### Problem to work on:
An exact copy is needed of the lines from the one that contains "die Libido bei Frauen, die" through the final line of the data below, with pictures left out.

Extracted page text data:
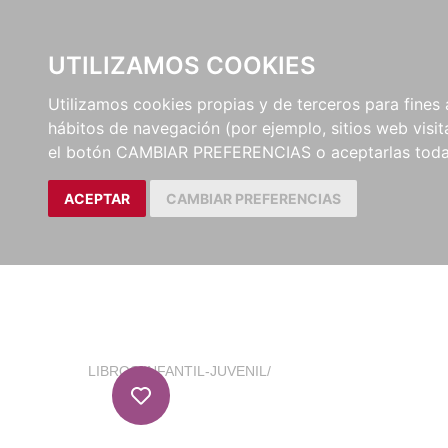
EL BUSCÓN
CATÁLOG
UTILIZAMOS COOKIES
Utilizamos cookies propias y de terceros para fines 
hábitos de navegación (por ejemplo, sitios web visi
el botón CAMBIAR PREFERENCIAS o aceptarlas toda
ACEPTAR
CAMBIAR PREFERENCIAS
LIBROS
/
INFANTIL-JUVENIL
/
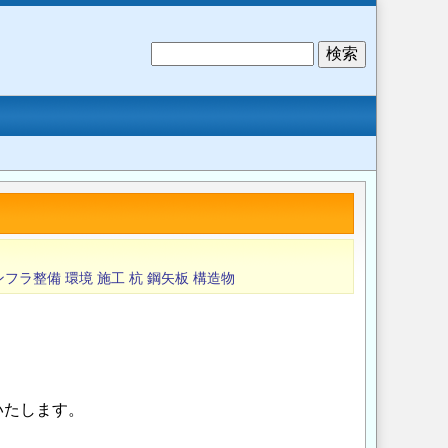
検
索
ンフラ整備
環境
施工
杭
鋼矢板
構造物
いたします。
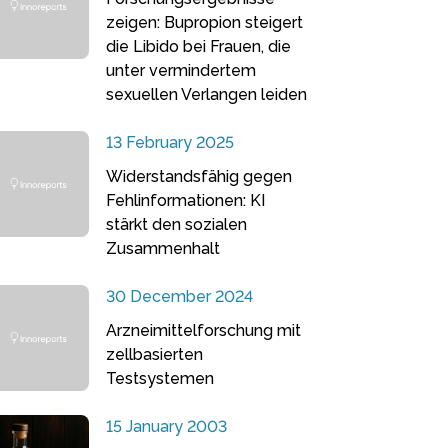
zeigen: Bupropion steigert
die Libido bei Frauen, die
unter vermindertem
sexuellen Verlangen leiden
13 February 2025
Widerstandsfähig gegen
Fehlinformationen: KI
stärkt den sozialen
Zusammenhalt
30 December 2024
Arzneimittelforschung mit
zellbasierten
Testsystemen
15 January 2003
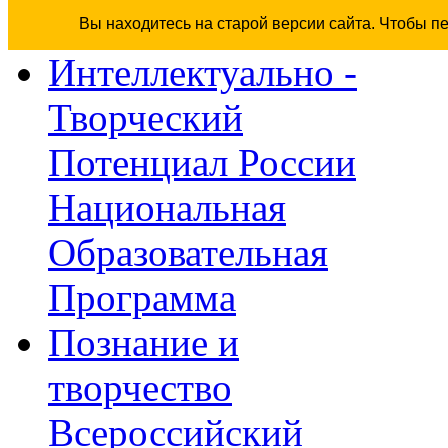
Вы находитесь на старой версии сайта. Чтобы п
Интеллектуально -
Творческий
Потенциал России
Национальная
Образовательная
Программа
Познание и
творчество
Всероссийский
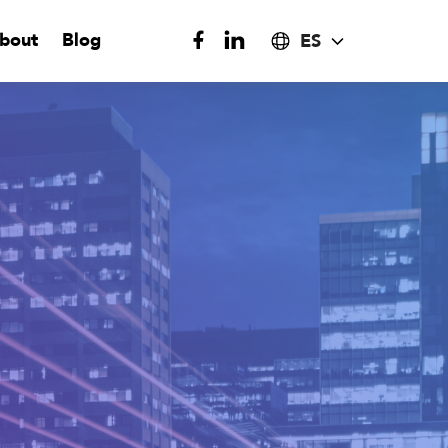
bout
Blog
ES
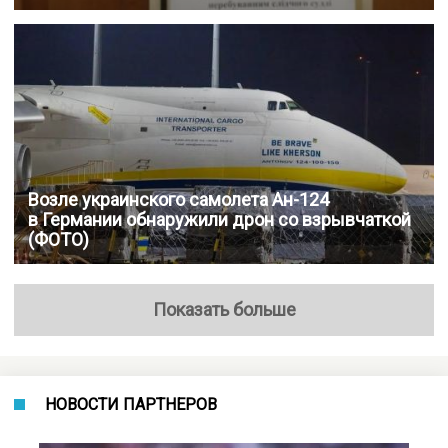
Возле украинского самолета Ан-124
в Германии обнаружили дрон со взрывчаткой
(ФОТО)
Показать больше
НОВОСТИ ПАРТНЕРОВ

### Response to this task:
die Libido bei Frauen, die
unter vermindertem
sexuellen Verlangen leiden
13 February 2025
Widerstandsfähig gegen
Fehlinformationen: KI
stärkt den sozialen
Zusammenhalt
30 December 2024
Arzneimittelforschung mit
zellbasierten
Testsystemen
15 January 2003
Вы находитесь на старой версии сайта. Чтобы п
Интеллектуально -
Творческий
Потенциал России
Национальная
Образовательная
Программа
Познание и
творчество
Всероссийский
bout
Blog
ES
Возле украинского самолета Ан-124
в Германии обнаружили дрон со взрывчаткой
(ФОТО)
Показать больше
НОВОСТИ ПАРТНЕРОВ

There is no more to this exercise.